At our latest HTN Now event, we welcomed David Newey, Deputy Chief Information Officer at The Royal Marsden NHS Foundation Trust to talk about bias in Artificial Intelligence (AI).
Considering the recent advances in studying and utilising AI within the health and care sector, David discussed a hugely topical issue, covering areas such as bias and inequality in healthcare, examples of AI use, types of bias within AI and in the choosing of models, as well as how to eliminate bias, how to design with equality in mind, and how to be an ally in the digital world.
Explaining some of The Royal Marsden’s work as a biomedical research centre, David began the session by outlining developments in AI. He noted, “We are doing a considerable amount of work within AI at the moment, particularly in regards to the use of artificial intelligence in assisting with cancer diagnosis. Most recently, we developed a natural language processing algorithm to look back through historical data, to aid in research conclusions, and by parsing through narrative text rather than structured text.”
“We’re just about to kick-off the implementation of an Epic EPR (Electronic Patient Record), which will go a step further in terms of increasing the amount of structured data we capture along the patient pathway,” he added.
“I wanted to give a talk about how we need to be conscious, particularly in developing artificial intelligence, so that we don’t hard-bake in any attitudes or any unconscious bias within the development of algorithms – so that it doesn’t, in the longer term, preclude any particular community from receiving equality of healthcare,” David explained.
He went on to elaborate: “When we look at biases in healthcare, and we look at particular characteristics that impact the provision of healthcare and the equality and equity of healthcare delivery…there is considerable evidence out there, based on research, that these particular factors all play an important part of life expectancy and the amount of healthcare that’s received.”
The characteristics David highlighted included: sexual identity, geographic location, socioeconomic status, obesity, age, ableism, racial bias, education, and gender.
For one of his examples of inequality in healthcare, David cited statistics from the British Medical Association that showed Black and Asian women are five and two times more likely, respectively, to die during child birth than white women, in the UK.
Types of biases in AI, David explained, include: implicit bias (unconscious prejudice), such as when developing algorithms; sampling bias (where data may be skewed to specific sections of the community and when applied to other sections of the community may not have been tested against that use case); temporal bias (a training model that becomes obsolete due to future events not being factored in), over-fitting to training data (when models predict from the training dataset but cannot predict new data accurately); edge cases and outliers (data points not within the data’s normal distribution or errors/irrelevant datasets that could negatively impact learning process).
David then ran through some real-world examples of when AI biases has led to inequality – in areas stretching from employment to healthcare.
In terms of healthcare, David raised an example of when several algorithms were created to help with skin cancer prediction: one was 94 per cent accurate overall but 99 per cent accurate for men and only 89 per cent accurate for women.

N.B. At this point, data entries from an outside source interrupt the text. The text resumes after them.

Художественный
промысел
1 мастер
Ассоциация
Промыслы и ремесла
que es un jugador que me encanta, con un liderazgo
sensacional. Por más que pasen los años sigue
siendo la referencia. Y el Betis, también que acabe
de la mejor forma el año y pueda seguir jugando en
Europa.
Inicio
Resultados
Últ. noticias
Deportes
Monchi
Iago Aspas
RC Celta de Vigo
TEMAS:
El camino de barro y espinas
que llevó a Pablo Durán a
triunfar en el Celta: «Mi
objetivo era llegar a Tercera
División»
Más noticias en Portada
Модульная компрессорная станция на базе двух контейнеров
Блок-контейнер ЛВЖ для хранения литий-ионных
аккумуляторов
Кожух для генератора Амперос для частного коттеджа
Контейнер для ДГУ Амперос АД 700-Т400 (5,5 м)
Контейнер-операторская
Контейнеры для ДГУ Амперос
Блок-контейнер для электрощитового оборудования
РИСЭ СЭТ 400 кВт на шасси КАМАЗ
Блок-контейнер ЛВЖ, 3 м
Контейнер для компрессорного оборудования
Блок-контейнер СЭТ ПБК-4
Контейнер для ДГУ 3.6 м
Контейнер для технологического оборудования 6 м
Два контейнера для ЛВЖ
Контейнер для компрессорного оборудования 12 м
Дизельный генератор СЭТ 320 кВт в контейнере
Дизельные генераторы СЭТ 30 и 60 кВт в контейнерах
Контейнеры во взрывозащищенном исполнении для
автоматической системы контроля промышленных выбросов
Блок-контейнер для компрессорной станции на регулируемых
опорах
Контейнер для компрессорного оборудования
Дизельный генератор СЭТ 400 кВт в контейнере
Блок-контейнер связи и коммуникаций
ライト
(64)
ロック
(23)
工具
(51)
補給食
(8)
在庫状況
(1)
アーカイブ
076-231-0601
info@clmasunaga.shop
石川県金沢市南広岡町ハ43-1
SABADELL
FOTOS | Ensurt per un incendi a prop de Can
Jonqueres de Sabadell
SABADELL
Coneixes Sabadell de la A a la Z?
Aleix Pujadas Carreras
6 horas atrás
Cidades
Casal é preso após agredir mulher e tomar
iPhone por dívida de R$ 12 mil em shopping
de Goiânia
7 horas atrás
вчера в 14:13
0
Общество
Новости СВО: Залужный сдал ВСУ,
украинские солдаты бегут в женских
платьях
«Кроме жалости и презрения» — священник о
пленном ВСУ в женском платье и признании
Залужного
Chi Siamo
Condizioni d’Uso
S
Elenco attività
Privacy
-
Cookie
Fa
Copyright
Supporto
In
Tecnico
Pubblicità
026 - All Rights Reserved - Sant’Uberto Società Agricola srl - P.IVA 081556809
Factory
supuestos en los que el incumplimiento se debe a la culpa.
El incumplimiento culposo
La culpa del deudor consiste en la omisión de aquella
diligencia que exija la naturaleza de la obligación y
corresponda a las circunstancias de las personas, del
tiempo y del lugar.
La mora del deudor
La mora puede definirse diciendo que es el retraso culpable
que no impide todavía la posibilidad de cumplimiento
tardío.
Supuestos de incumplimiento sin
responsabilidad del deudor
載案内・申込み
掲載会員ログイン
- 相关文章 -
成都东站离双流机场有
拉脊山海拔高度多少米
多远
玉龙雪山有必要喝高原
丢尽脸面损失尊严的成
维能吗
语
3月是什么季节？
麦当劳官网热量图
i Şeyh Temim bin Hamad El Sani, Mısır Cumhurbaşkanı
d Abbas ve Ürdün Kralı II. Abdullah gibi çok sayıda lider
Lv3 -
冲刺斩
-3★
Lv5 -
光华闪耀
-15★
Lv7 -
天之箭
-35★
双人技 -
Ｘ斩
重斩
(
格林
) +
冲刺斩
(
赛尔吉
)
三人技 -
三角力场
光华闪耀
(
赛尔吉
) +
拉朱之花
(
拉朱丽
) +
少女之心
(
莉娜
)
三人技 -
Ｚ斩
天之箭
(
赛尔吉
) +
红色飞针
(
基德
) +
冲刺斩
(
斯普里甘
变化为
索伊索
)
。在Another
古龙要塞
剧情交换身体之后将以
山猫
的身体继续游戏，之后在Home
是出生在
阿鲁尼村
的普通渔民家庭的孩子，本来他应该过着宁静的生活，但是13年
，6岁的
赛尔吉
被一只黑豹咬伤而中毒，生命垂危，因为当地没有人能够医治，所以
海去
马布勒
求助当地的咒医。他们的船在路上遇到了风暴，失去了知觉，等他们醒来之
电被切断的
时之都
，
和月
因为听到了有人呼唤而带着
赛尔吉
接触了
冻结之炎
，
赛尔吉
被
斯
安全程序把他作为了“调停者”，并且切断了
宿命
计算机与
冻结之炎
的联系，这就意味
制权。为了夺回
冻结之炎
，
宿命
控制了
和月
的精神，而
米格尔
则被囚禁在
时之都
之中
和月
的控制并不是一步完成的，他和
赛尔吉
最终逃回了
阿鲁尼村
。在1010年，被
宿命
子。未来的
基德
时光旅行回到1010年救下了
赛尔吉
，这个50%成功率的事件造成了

While a second algorithm was less accurate at 91 per cent overall, but more accurate than the first algorithm for women at 90 per cent and less so for men at 92 per cent. “What we can see,” David added, “is that a decision was made at some point that the accuracy for men was more important than the accuracy of the algorithm for women…and that’s an example of where bias is being introduced into the overall determination of those solutions.”
On human interpretation, David raised a study by Colombia University which explored diversity in data science teams and programmers to be key in reducing algorithmic bias.
To design for equality instead, David highlighted the need for: taking unequal access to technology and resources into account, as well as discriminatory healthcare processes, and biased clinical decision making; looking at the data, including how to take away discrimination in training data and constantly reviewing algorithms; ensuring correct and appropriate design and deployment practices around inclusion when developing algorithms; and not disregarding or deepening digital divides or exacerbating global health and wealth inequality.
Best practice he said, includes making sure clinical study participants and data sets are representative of the intended patient population, that training data sets are independent of test sets, that algorithms are tested during clinically relevant conditions, ensuring inclusive design, and making sure the algorithm is developed for diverse groups and not just one demographic.
To be an ally in the digital world, David advised: raising awareness amongst under-represented teams; recruiting and training a diverse team; providing challenge and oversight around training and testing algorithms; and ensuring governance is in place to undertake regular performance reviews against algorithms.
David concluded: “AI is now starting to impact society across the whole spectrum of the way we live our lives…we need to make sure that we stop the development of bias in these algorithms right now – and that we don’t close our minds and eyes to these but actually address it. Over time it will snowball but, at present, we’ve got time to address this and do something about it.”